Extrait source:
%%
L’enquête parlementaire ne conclut pas à une entente avérée entre les sociétés pétrolières, même si leurs marges bénéficiaires ont augmenté après la libéralisation du secteur. Les pratiques dans d’autres pays sont citées pour justifier les prix quasi-identiques à la pompe. Le gouvernement est épinglé pour le manque d’une politique d’accompagnement de la libéralisation. La révision de la taxation des carburants s’impose.

La marge bénéficiaire des sociétés pétrolières a considérablement augmenté depuis la libéralisation du secteur. La moyenne de différence entre les prix publics calculés selon la structure ayant précédé la libéralisation et les prix publics adoptés après la libéralisation est de 0,96 DH/ l sur le gasoil et 0.76 DH /l sur l’essence. Avant le 1er décembre 2015, le gouvernement fixait la marge de bénéfice à 0,31 DH/l sur l’essence et 0,26 DH/l sur le gasoil. Certaines sociétés investissent dans le stockage, le transport, la distribution, voire la vente en détail. Aussi leur marge est-elle encore beaucoup plus élevée. Quelques compagnies ont créé des sociétés internationales pour acheter les produits pétroliers des marchés locaux, ce qui leur génère des marges bénéficiaires supplémentaires. Il est, par ailleurs, à préciser que les marges des stations-service n’ont pas augmenté.
%%
Problème court 1:
Pouvez-vous rendre sous forme de liste JSON de chaînes, une chaîne par ligne et sans lignes vides, la partie du listing qui commence à son début et se termine par la ligne contenant « More: More -> Front », celle-ci incluse ?

Lignes d'entrée:
%%
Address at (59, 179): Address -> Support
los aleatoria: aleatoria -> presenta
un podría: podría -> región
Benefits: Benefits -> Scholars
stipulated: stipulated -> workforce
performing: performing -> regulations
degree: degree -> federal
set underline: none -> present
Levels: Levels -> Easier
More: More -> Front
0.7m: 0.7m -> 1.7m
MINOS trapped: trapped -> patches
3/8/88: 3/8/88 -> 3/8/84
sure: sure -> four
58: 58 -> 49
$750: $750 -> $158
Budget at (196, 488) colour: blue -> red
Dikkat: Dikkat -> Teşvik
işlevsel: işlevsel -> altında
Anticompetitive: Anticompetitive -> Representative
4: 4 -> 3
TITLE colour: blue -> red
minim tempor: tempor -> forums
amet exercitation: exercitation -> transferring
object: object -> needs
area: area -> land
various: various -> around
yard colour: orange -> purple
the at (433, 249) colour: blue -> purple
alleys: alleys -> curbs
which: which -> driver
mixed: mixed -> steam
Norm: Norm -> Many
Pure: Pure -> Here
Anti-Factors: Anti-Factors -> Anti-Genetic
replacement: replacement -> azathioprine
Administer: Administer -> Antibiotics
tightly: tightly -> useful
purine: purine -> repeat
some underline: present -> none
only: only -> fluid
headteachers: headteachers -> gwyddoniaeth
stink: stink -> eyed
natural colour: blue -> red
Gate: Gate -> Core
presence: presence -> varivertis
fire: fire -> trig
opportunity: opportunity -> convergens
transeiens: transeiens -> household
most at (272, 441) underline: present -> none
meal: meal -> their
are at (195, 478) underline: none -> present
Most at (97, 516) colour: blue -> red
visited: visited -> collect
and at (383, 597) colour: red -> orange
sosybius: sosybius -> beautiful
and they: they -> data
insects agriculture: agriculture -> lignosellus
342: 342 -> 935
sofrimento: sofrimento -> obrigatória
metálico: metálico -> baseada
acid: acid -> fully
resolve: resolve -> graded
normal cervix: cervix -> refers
%%
Problème court 2:
D'après l'extrait sur les marges des sociétés pétrolières, les affirmations suivantes sont-elles exactes ? Répondez à chacune par oui ou non, en citant exactement les mots décisifs de l'extrait. (a) L'enquête parlementaire conclut à une entente avérée entre les sociétés pétrolières. (b) Avant le 1er décembre 2015, le gouvernement fixait la marge de bénéfice à 0,31 DH/l sur l'essence. (c) Les marges des stations-service ont augmenté.

Réponse 1:
[
  "Address at (59, 179): Address -> Support",
  "los aleatoria: aleatoria -> presenta",
  "un podría: podría -> región",
  "Benefits: Benefits -> Scholars",
  "stipulated: stipulated -> workforce",
  "performing: performing -> regulations",
  "degree: degree -> federal",
  "set underline: none -> present",
  "Levels: Levels -> Easier",
  "More: More -> Front"
]

Réponse 2:
(a) Non : « L’enquête parlementaire ne conclut pas à une entente avérée entre les sociétés pétrolières ».
(b) Oui : « Avant le 1er décembre 2015, le gouvernement fixait la marge de bénéfice à 0,31 DH/l sur l’essence ».
(c) Non : « les marges des stations-service n’ont pas augmenté ».